## PROMPT
Copy out the entire listing below exactly, but without its pictures.

## PROVIDED INFORMATION
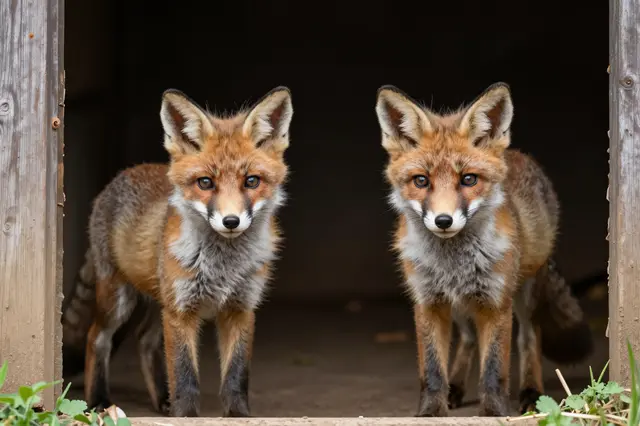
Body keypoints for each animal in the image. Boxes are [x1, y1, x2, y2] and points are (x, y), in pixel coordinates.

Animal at [82, 86, 294, 417]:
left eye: (252, 181)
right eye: (205, 182)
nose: (230, 221)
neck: (223, 267)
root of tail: (126, 172)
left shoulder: (241, 308)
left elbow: (236, 376)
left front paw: (238, 416)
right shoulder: (181, 311)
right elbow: (184, 376)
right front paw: (185, 415)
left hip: (159, 302)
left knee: (144, 341)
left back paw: (161, 399)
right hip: (119, 299)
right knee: (97, 338)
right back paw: (98, 400)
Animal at [375, 82, 569, 417]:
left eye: (468, 179)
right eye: (421, 181)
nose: (443, 220)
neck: (453, 263)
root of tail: (518, 155)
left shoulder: (495, 302)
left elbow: (493, 369)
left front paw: (493, 413)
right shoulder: (428, 301)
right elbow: (432, 371)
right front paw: (430, 411)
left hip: (526, 292)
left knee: (530, 337)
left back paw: (531, 392)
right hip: (460, 305)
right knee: (466, 340)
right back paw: (456, 386)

## EXERCISE SOLUTION
Body keypoints for each animal in the image. Boxes are [x1, y1, x2, y2] and points are (x, y), in pixel coordinates.

Animal at [82, 86, 294, 417]:
left eye: (252, 181)
right eye: (205, 182)
nose: (230, 221)
neck: (223, 267)
root of tail: (126, 172)
left shoulder: (241, 308)
left elbow: (236, 376)
left front paw: (238, 416)
right shoulder: (181, 311)
right elbow: (184, 376)
right front paw: (185, 415)
left hip: (159, 302)
left knee: (144, 341)
left back paw: (161, 399)
right hip: (119, 299)
right knee: (97, 338)
right back paw: (98, 400)
Animal at [375, 82, 569, 417]:
left eye: (468, 179)
right eye: (421, 181)
nose: (443, 220)
neck: (453, 263)
root of tail: (518, 155)
left shoulder: (495, 302)
left elbow: (493, 369)
left front paw: (493, 413)
right shoulder: (428, 301)
right elbow: (432, 371)
right front paw: (430, 411)
left hip: (526, 292)
left knee: (530, 337)
left back paw: (531, 392)
right hip: (460, 305)
right knee: (466, 340)
right back paw: (456, 386)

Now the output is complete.